* [THE DATA]:

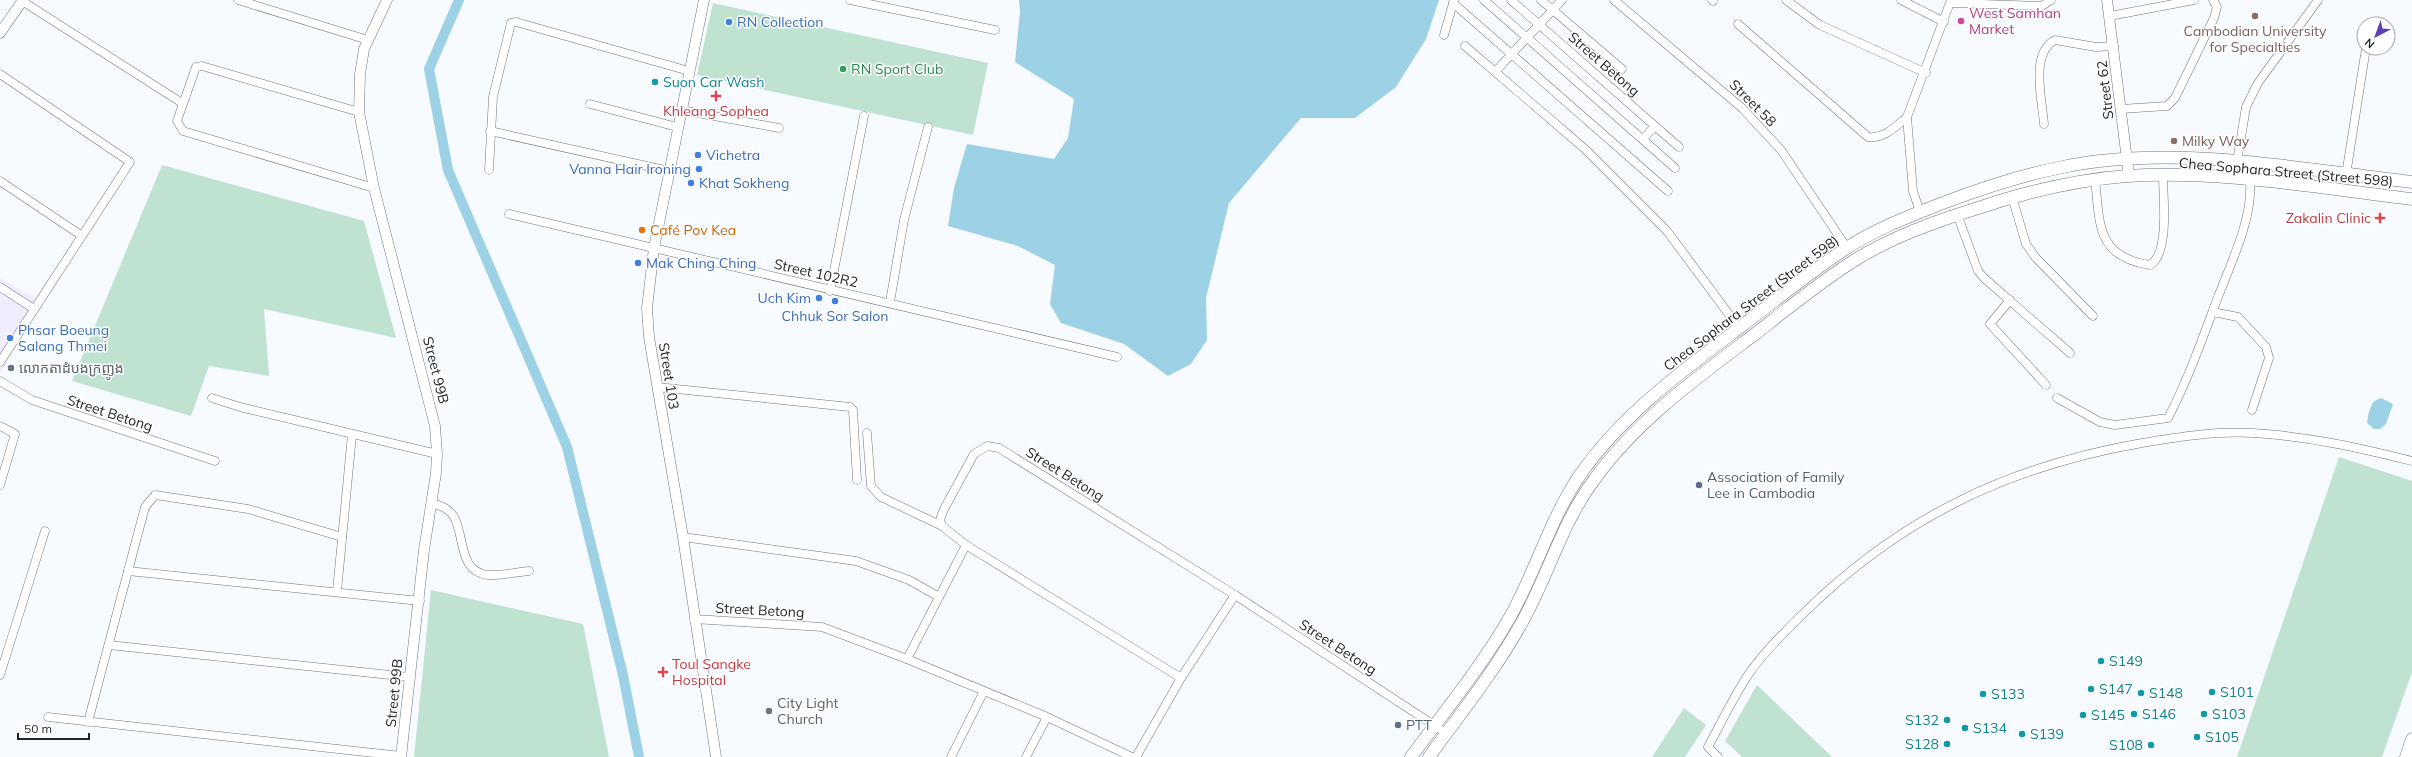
<svg xmlns="http://www.w3.org/2000/svg" width="2412" height="757" font-family="Mulish,'Noto Sans Khmer',sans-serif">
<rect width="100%" height="100%" fill="#f7fafe"/>
<path fill="#f1edff" d="M 0,278 L 42,302 L 0,374 Z"/>
<g fill="#c0e2d0">
<path d="M 713,3 L 988,63 L 973,135 L 697,75 Z"/>
<path d="M 162,165 L 364,221 L 396,338 L 264,309 L 269,376 L 209,366 L 191,416 L 72,381 Z"/>
<path d="M 2339,457 L 2412,481 L 2412,672 L 2382,757 L 2237,757 Z"/>
<path d="M 431,590 L 583,624 L 609,757 L 414,757 Z"/>
<path d="M 1757,685 L 1832,757 L 1742,757 L 1725,741 Z"/>
<path d="M 1684,708 L 1706,725 L 1685,757 L 1652,757 Z"/>
</g>
<g fill="#9dd1e6">
<path d="M 1019,0 L 1439,0 L 1426,39 L 1396,87 L 1355,118 L 1301,118 L 1229,203 L 1206,298 L 1207,340 L 1191,364 L 1168,376 L 1124,344 L 1061,323 L 1050,304 L 1055,265 L 1018,246 L 948,226 L 954,188 L 967,144 L 1054,159 L 1068,138 L 1074,99 L 1015,62 L 1020,12 Z"/>
<path d="M 2381,398 L 2393,404 L 2386,424 L 2380,429 L 2374,429 L 2367,423 C 2369,413 2369,401 2381,398 Z"/>
</g>
<g fill="none" stroke-linecap="round" stroke-linejoin="round">
<path stroke="#9dd1e6" stroke-width="10" d="M 459,0 L 429,69 L 448,170 L 567,447 L 623,675 L 639,757"/>
<g stroke="#71777f" stroke-width="9">
<g id="minor">
<path d="M 238,0 L 368,40"/>
<path d="M 850,0 L 995,30"/>
<path d="M 1484,0 L 1675,168"/>
<path d="M 1511,0 L 1679,147"/>
<path d="M 1541,0 L 1622,69"/>
<path d="M 1614,0 L 1742,108 L 1781,150 L 1847,248"/>
<path d="M 1712,0 L 1713,1"/>
<path d="M 1786,0 L 1820,25 L 1926,73"/>
<path d="M 1901,0 L 1944,22"/>
<path d="M 22,1 L 182,103"/>
<path d="M 1453,3 L 1668,191"/>
<path d="M 1951,3 L 2042,6 L 2051,0"/>
<path d="M 2110,16 L 2194,0"/>
<path d="M 1738,24 L 1868,137 C 1884,139 1895,127 1907,117"/>
<path d="M 1444,35 L 1454,0"/>
<path d="M 1465,46 L 1585,149 L 1667,231 L 1739,328"/>
<path d="M 1495,72 L 1562,0"/>
<path d="M 0,74 L 130,162 L 0,362"/>
<path d="M 590,104 L 677,127"/>
<path d="M 2121,109 L 2167,106 L 2175,98 L 2214,18 L 2217,7 L 2213,0"/>
<path d="M 681,110 L 779,128"/>
<path d="M 359,112 L 202,66 L 196,67 L 177,121 L 183,131 L 374,188"/>
<path d="M 2044,124 C 2042,99 2030,53 2055,40 L 2096,47 L 2114,46"/>
<path d="M 490,131 L 669,171"/>
<path d="M 1643,139 L 1655,126"/>
<path d="M 489,170 L 493,97 L 511,23 L 516,22 L 689,71"/>
<path d="M 2346,175 L 2366,48"/>
<path d="M 2095,179 C 2100,224 2096,257 2150,265 C 2170,253 2163,197 2163,176"/>
<path d="M 0,181 L 82,236"/>
<path d="M 2012,197 L 2026,244 L 2036,258 L 2093,316"/>
<path d="M 1920,212 L 1913,191 L 1907,117 L 1951,0"/>
<path d="M 509,214 L 1117,357"/>
<path d="M 1957,214 L 1978,271 L 1984,278 L 2070,353"/>
<path d="M 0,287 L 34,309"/>
<path d="M 830,291 L 864,116"/>
<path d="M 2010,300 L 1990,324 L 2046,385"/>
<path d="M 890,302 L 904,220 L 928,127"/>
<path d="M 2213,312 L 2238,317 L 2266,347 L 2269,358 L 2252,410"/>
<path d="M 0,381 L 32,400 L 215,461"/>
<path d="M 657,387 L 850,407 L 853,410 L 857,480"/>
<path d="M 212,398 L 240,407 L 437,454"/>
<path d="M 2057,398 L 2100,422 L 2115,425 L 2168,418 C 2188,380 2203,337 2218,297 C 2231,263 2253,218 2250,182 C 2250,176 2241,167 2237,162 L 2246,107 L 2258,83 L 2318,0"/>
<path d="M 0,426 L 15,434 L 0,485"/>
<path d="M 867,433 L 871,486 L 881,497 L 942,526"/>
<path d="M 431,503 C 440,505 449,508 454,517 C 465,536 458,572 488,575 C 501,576 516,572 529,571"/>
<path d="M 683,537 L 856,561 L 909,580 L 939,597"/>
<path d="M 128,571 L 420,601"/>
<path d="M 337,591 L 352,435"/>
<path d="M 694,619 L 822,627 L 907,659 L 1047,717 L 1132,757"/>
<path d="M 109,645 L 409,677"/>
<path d="M 907,659 L 966,545"/>
<path d="M 0,675 L 45,531"/>
<path d="M 1181,678 L 966,545 L 942,526 L 940,520 L 943,511 L 974,454 L 987,446 L 999,448 L 1235,595 L 1446,733"/>
<path d="M 48,717 L 401,756"/>
<path d="M 88,722 L 145,507 L 155,495 L 248,509 L 342,537"/>
<path d="M 951,757 L 984,691"/>
<path d="M 1026,757 L 1047,717"/>
<path d="M 1136,757 L 1181,678 L 1235,595"/>
<path d="M 1718,757 L 1708,747 C 1721,723 1733,698 1748,675 C 1763,653 1784,632 1804,613 C 1900,518 2009,466 2142,443 C 2178,437 2216,431 2253,433 C 2307,436 2360,448 2412,461"/>
</g>
</g>
<g stroke="#71777f" stroke-width="11">
<g id="tertiary">
<path d="M 387,0 L 364,49 L 360,74 L 359,112 L 374,188 L 435,426 L 437,454 L 436,473 L 424,550 L 401,757"/>
<path d="M 704,0 L 654,248 L 647,308 L 649,337 L 683,537 L 716,757"/>
<path d="M 2107,0 L 2129,176"/>
<path d="M 0,33 L 23,0"/>
</g>
</g>
<g stroke="#71777f" stroke-width="13">
<g id="secondary">
<path d="M 1411,757 C 1444,712 1482,666 1510,617 C 1536,571 1550,519 1580,475 C 1622,414 1685,369 1743,325 C 1777,299 1810,272 1845,249 C 1875,229 1910,216 1943,203 C 1980,189 2019,176 2058,168 C 2171,143 2298,169 2412,182"/>
<path d="M 1429,757 C 1460,714 1495,671 1521,624 C 1548,577 1561,524 1594,480 C 1636,421 1698,377 1755,334 C 1787,309 1820,282 1855,260 C 1892,237 1934,222 1975,209 C 2025,192 2074,180 2127,176 C 2221,170 2318,188 2412,199"/>
<path d="M 2406,757 L 2412,739"/>
</g>
</g>
<use href="#minor" stroke="#fff" stroke-width="8"/>
<use href="#tertiary" stroke="#fff" stroke-width="10"/>
<use href="#secondary" stroke="#fff" stroke-width="12"/>
</g>
<g fill="#8d6e63" stroke="#fff" stroke-width="1.5">
<circle cx="2255" cy="16" r="4"/>
<circle cx="2174" cy="141" r="4"/>
</g>
<circle fill="#d1479c" stroke="#fff" stroke-width="1.5" cx="1961" cy="21" r="4"/>
<g fill="#3f7fe0" stroke="#fff" stroke-width="1.5">
<circle cx="729" cy="22" r="4"/>
<circle cx="698" cy="155" r="4"/>
<circle cx="699" cy="169" r="4"/>
<circle cx="691" cy="183" r="4"/>
<circle cx="638" cy="263" r="4"/>
<circle cx="819" cy="298" r="4"/>
<circle cx="835" cy="301" r="4"/>
<circle cx="10" cy="338" r="4"/>
</g>
<circle fill="#2e9e5b" stroke="#fff" stroke-width="1.5" cx="843" cy="69" r="4"/>
<g fill="#0f9aa8" stroke="#fff" stroke-width="1.5">
<circle cx="655" cy="82" r="4"/>
<circle cx="2101" cy="661" r="4"/>
<circle cx="2091" cy="689" r="4"/>
<circle cx="2212" cy="692" r="4"/>
<circle cx="2141" cy="693" r="4"/>
<circle cx="1983" cy="694" r="4"/>
<circle cx="2134" cy="714" r="4"/>
<circle cx="2204" cy="714" r="4"/>
<circle cx="2083" cy="715" r="4"/>
<circle cx="1947" cy="720" r="4"/>
<circle cx="1965" cy="728" r="4"/>
<circle cx="2022" cy="734" r="4"/>
<circle cx="2197" cy="737" r="4"/>
<circle cx="1947" cy="744" r="4"/>
<circle cx="2151" cy="745" r="4"/>
</g>
<g fill="#e0444e" stroke="#fff" stroke-width="1.5">
<path d="M714 90h4v4h4v4h-4v4h-4v-4h-4v-4h4z"/>
<path d="M2378 212h4v4h4v4h-4v4h-4v-4h-4v-4h4z"/>
<path d="M661 666h4v4h4v4h-4v4h-4v-4h-4v-4h4z"/>
</g>
<circle fill="#e8710a" stroke="#fff" stroke-width="1.5" cx="642" cy="230" r="4"/>
<g fill="#6b7280" stroke="#fff" stroke-width="1.5">
<circle cx="11" cy="368" r="4"/>
<circle cx="769" cy="711" r="4"/>
</g>
<g fill="#5c6f8a" stroke="#fff" stroke-width="1.5">
<circle cx="1699" cy="485" r="4"/>
<circle cx="1398" cy="725" r="4"/>
</g>
<g text-anchor="middle" stroke-width="3" stroke-linejoin="round" paint-order="stroke">
<g font-size="14" fill="#b23c85" stroke="#fff" text-anchor="start">
<text x="1969" y="18">West Samhan<tspan x="1969" dy="16">Market</tspan></text>
</g>
<g font-size="14" fill="#366cbe" stroke="#fff" text-anchor="start">
<text x="737" y="27">RN Collection</text>
<text x="706" y="160">Vichetra</text>
<text x="691" y="174" text-anchor="end">Vanna Hair Ironing</text>
<text x="699" y="188">Khat Sokheng</text>
<text x="646" y="268">Mak Ching Ching</text>
<text x="811" y="303" text-anchor="end">Uch Kim</text>
<text x="835" y="321" text-anchor="middle">Chhuk Sor Salon</text>
<text x="18" y="335">Phsar Boeung<tspan x="18" dy="16">Salang Thmei</tspan></text>
</g>
<g font-size="14" fill="#785e54" stroke="#fff">
<text x="2255" y="36">Cambodian University<tspan x="2255" dy="16">for Specialties</tspan></text>
<text x="2182" y="146" text-anchor="start">Milky Way</text>
</g>
<g font-size="14" fill="#232629" stroke="#fff">
<text transform="translate(1604 64) rotate(41)" y="5">Street Betong</text>
<text transform="translate(2105 90) rotate(-97)" y="5">Street 62</text>
<text transform="translate(1753 103) rotate(45)" y="5">Street 58</text>
<text transform="translate(2286 172) rotate(5)" y="5">Chea Sophara Street (Street 598)</text>
<text transform="translate(816 273) rotate(13)" y="5">Street 102R2</text>
<text transform="translate(1751 303) rotate(-37)" y="5">Chea Sophara Street (Street 598)</text>
<text transform="translate(436 370) rotate(76)" y="5">Street 99B</text>
<text transform="translate(669 376) rotate(81)" y="5">Street 103</text>
<text transform="translate(110 413) rotate(18)" y="5">Street Betong</text>
<text transform="translate(1065 474) rotate(32)" y="5">Street Betong</text>
<text transform="translate(760 610) rotate(3)" y="5">Street Betong</text>
<text transform="translate(1338 647) rotate(33)" y="5">Street Betong</text>
<text transform="translate(394 693) rotate(-84)" y="5">Street 99B</text>
</g>
<g font-size="14" fill="#27864d" stroke="#fff" text-anchor="start">
<text x="851" y="74">RN Sport Club</text>
</g>
<g font-size="14" fill="#0d838f" stroke="#fff" text-anchor="start">
<text x="663" y="87">Suon Car Wash</text>
<text x="2109" y="666">S149</text>
<text x="2099" y="694">S147</text>
<text x="2220" y="697">S101</text>
<text x="2149" y="698">S148</text>
<text x="1991" y="699">S133</text>
<text x="2142" y="719">S146</text>
<text x="2212" y="719">S103</text>
<text x="2091" y="720">S145</text>
<text x="1939" y="725" text-anchor="end">S132</text>
<text x="1973" y="733">S134</text>
<text x="2030" y="739">S139</text>
<text x="2205" y="742">S105</text>
<text x="1939" y="749" text-anchor="end">S128</text>
<text x="2143" y="750" text-anchor="end">S108</text>
</g>
<g font-size="14" fill="#be3a42" stroke="#fff">
<text x="716" y="116">Khleang Sophea</text>
<text x="2371" y="223" text-anchor="end">Zakalin Clinic</text>
<text x="672" y="669" text-anchor="start">Toul Sangke<tspan x="672" dy="16">Hospital</tspan></text>
</g>
<g font-size="14" fill="#c56008" stroke="#fff" text-anchor="start">
<text x="650" y="235">Café Pov Kea</text>
</g>
<g font-size="14" fill="#5b616d" stroke="#fff" text-anchor="start">
<text x="19" y="373">លោកតាដំបងក្រញូង</text>
<text x="777" y="708">City Light<tspan x="777" dy="16">Church</tspan></text>
</g>
<g font-size="14" fill="#4e5e75" stroke="#fff" text-anchor="start">
<text x="1707" y="482">Association of Family<tspan x="1707" dy="16">Lee in Cambodia</tspan></text>
<text x="1406" y="730">PTT</text>
</g>
</g>
<g transform="translate(2376 36) rotate(221)"><circle r="19" fill="#ffffff" stroke="#a7a8a9"/>
<path d="M0-3L7 15L0 10L-7 15Z" fill="#5d40b8"/>
<text y="-6" font-size="11" font-weight="bold" text-anchor="middle" fill="#232629">N</text>
</g>
<path d="M18 733v6h71v-6" fill="none" stroke="#232629" stroke-width="2"/>
<text x="24" y="733" font-size="12" fill="#232629" stroke="#ffffff" stroke-width="3" paint-order="stroke">50 m</text>
</svg>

* [TASK BRIEF]: Each line in the records above that contains the word "tertiary" must be copied.

* [ANSWER SPACE]:
<g id="tertiary">
<use href="#tertiary" stroke="#fff" stroke-width="10"/>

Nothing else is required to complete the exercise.